Task instructions —
Repeat all of the records exactly, leaving out the pictures.

[Per-instance keypoint data]
※ ※ ※

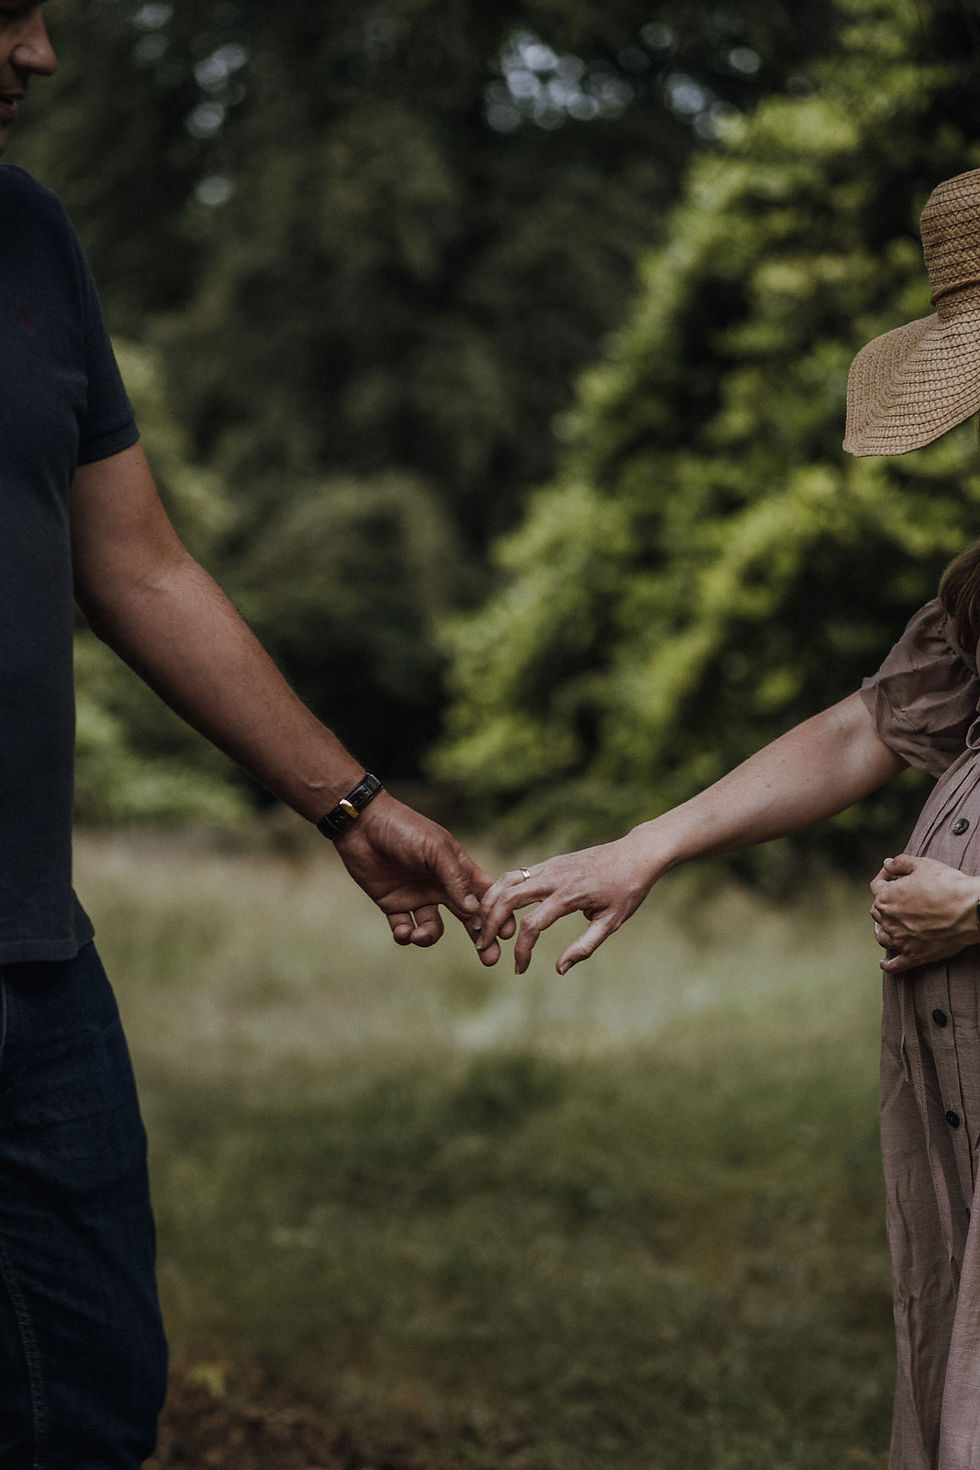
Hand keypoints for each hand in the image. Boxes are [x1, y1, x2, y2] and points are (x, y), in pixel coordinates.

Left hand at [335, 793, 511, 963]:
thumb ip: (454, 879)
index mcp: (457, 869)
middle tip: (489, 959)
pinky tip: (402, 931)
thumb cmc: (405, 829)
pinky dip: (405, 936)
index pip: (484, 895)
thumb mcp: (435, 849)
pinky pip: (405, 929)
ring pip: (433, 928)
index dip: (497, 914)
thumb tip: (474, 909)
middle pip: (467, 917)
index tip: (505, 934)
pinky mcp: (393, 904)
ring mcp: (417, 896)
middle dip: (480, 938)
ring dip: (429, 937)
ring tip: (419, 935)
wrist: (363, 825)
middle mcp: (440, 885)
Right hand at [479, 831, 661, 974]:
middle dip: (490, 924)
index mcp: (569, 896)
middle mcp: (553, 878)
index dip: (522, 951)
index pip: (532, 925)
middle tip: (483, 945)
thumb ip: (584, 947)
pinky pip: (515, 875)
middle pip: (508, 899)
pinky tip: (498, 909)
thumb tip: (560, 969)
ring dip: (489, 904)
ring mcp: (548, 867)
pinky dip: (500, 892)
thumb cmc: (627, 890)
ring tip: (484, 926)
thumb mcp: (612, 923)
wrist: (636, 854)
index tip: (519, 969)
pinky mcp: (548, 863)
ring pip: (505, 882)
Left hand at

※ ※ ※

Response for this exercise —
Hand keypoints for each hand in the image. Boxes are [x1, y1, x2, y2] and points are (x, y), in pixel coordinates.

Left hand at [335, 793, 511, 963]:
thumb ip: (454, 879)
index mcp: (457, 869)
middle tip: (489, 959)
pinky tip: (402, 931)
thumb cmc: (405, 829)
pinky dip: (405, 936)
index pip: (484, 895)
thumb mcp: (435, 849)
pinky pip: (405, 929)
ring pip: (433, 928)
index dip: (497, 914)
thumb tip: (474, 909)
middle pip: (467, 917)
index tip: (505, 934)
pinky mcp: (393, 904)
ring mcp: (417, 896)
middle dip: (480, 938)
ring dip: (429, 937)
ring tip: (419, 935)
wrist: (363, 825)
middle mcp: (440, 885)
Right hand at [479, 831, 661, 974]:
middle dip: (490, 924)
index mcp: (569, 896)
middle mcp: (553, 878)
index dip: (522, 951)
index pip: (532, 925)
middle tip: (483, 945)
thumb ip: (584, 947)
pinky pip: (515, 875)
middle pip: (508, 899)
pinky tip: (498, 909)
thumb tip: (560, 969)
ring dip: (489, 904)
ring mcp: (548, 867)
pinky dip: (500, 892)
thumb cmc: (627, 890)
ring tip: (484, 926)
thumb mcp: (612, 923)
wrist: (636, 854)
index tip: (519, 969)
pinky mcp: (548, 863)
ring pip: (505, 882)
Left hand at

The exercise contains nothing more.